Sixty days. The longest-shortest 60 days ever.
We have been overwhelmed with love and support. People have come out of the woodwork with support and messages of care. It’s been humbling, and you all have become the cornerstone that keeps our little house standing. For that, we can’t thank you enough.
If you have ever called or asked us “How are the girls? How are you?” and we answer “I’m good. They’re good,” and then we sort of trail off… don’t take offense, and don’t think we are hiding things - that is just all we have to say at that moment. It’s not that we don’t want to share everything, or that we are struggling, or that anything is wrong (though it might be). It’s just exhausting. Talking is exhausting. We don’t have the “mental calories”.
When I look at my girls, I see them now, I see them the day they were born, I see them graduating college (if they want to go.) I have so many thoughts and things I’d love to share, but to think those thoughts is really, really hard considering I have to go to a hospital, pass a safety and health check, scrub in, and wipe everything down with alcohol before I can even look at my girls.
People ask us for our real thoughts, our real feelings, for the real-real. The honest truth is we don’t want to share the real-real. Not because we don’t want to share, but because if we shared that all the time, we’d be a mess. More often then not, Laurel and I will sit at dinner and not talk much - the first thing we mention is how nice it is to NOT have to talk. We are not avoiding the hard subjects, we face them head-on every day, but we have to do so with a clear head and optimism in our head and heart.

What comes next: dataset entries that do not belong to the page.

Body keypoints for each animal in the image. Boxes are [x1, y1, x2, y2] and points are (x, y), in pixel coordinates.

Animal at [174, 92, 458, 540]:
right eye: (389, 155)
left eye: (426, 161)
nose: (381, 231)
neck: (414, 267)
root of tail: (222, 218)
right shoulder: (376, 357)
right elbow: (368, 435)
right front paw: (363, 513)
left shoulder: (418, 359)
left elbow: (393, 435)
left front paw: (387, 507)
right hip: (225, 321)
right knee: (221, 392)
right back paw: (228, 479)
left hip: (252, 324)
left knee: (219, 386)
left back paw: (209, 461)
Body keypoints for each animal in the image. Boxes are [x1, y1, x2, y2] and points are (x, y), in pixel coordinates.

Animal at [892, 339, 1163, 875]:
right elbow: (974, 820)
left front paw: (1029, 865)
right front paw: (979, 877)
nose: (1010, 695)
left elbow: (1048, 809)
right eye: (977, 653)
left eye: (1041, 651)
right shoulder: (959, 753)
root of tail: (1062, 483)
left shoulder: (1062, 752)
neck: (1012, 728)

We love that everyone genuinely wants to know how we (the entire family) are doing. We love that you want us to share our thoughts and updates, but if you call or ask and we are short with you, or seem down on something, don’t read too much into that.
Laurel and I save the real-real for each other. Sometimes it all comes out in restaurants, or a coffee shop, or in the car. One or both of us will become a complete mess. So for the most part we try to control the controllable, focus on the the long term goals, and the fact that our two beautiful girls are making good progress. But the mess behind the scenes, the ugly cries, the sentences we can’t get through…those we have to compartmentalize.

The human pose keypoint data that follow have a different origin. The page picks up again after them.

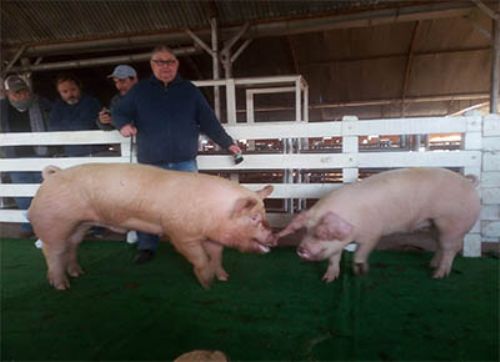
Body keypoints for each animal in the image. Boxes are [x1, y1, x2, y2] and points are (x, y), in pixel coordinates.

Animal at [28, 164, 276, 292]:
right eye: (254, 217)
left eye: (265, 213)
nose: (274, 237)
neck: (214, 213)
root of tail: (52, 176)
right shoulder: (181, 234)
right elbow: (200, 258)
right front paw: (206, 283)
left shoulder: (213, 236)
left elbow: (216, 255)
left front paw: (224, 278)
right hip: (54, 224)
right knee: (53, 252)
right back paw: (62, 286)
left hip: (80, 225)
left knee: (71, 246)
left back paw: (78, 273)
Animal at [278, 168, 480, 282]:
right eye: (306, 230)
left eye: (321, 233)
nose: (301, 249)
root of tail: (468, 182)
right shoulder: (338, 244)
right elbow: (334, 258)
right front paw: (327, 279)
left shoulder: (373, 234)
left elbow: (361, 252)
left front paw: (360, 270)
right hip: (435, 225)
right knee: (440, 245)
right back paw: (432, 265)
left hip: (452, 224)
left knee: (450, 248)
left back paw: (438, 275)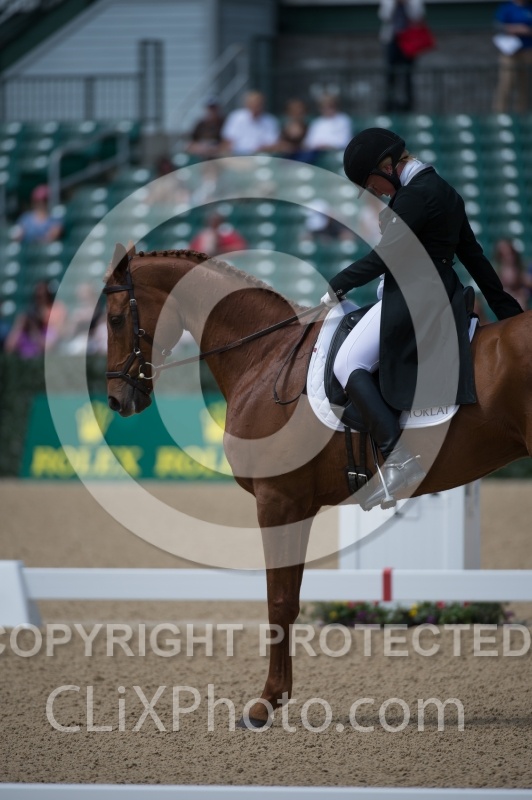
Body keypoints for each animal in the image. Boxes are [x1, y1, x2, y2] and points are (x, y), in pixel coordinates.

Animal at [104, 242, 532, 728]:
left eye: (115, 319)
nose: (116, 399)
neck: (265, 356)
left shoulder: (277, 501)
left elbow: (277, 601)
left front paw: (263, 704)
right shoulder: (298, 506)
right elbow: (289, 598)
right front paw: (279, 696)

This was a rambling way to say - if you ask us about the girls and we are short, or if we ask you to read the blog, it’s not because we don’t want to talk to you about the real-real, it’s just because we’d rather not (talk at all).
I understand that this is a champagne problem, that this is “a people are just trying to help” problem, that this is a “people love us” problem… we’re so lucky to have this “problem”. But as much as I would love to talk through this with all of you, but I just don’t have the emotional bandwidth.
I write this to say thank you! And to ask you to be patient with us when we are not talkative, and to ask that if we don’t offer the real-real, to take a look at this blog because it might be here.
So all-in-all, I’m good. They’re good. We’re good.
We can’t wait for the little monsters to invade our space and take over our daily lives in a new way!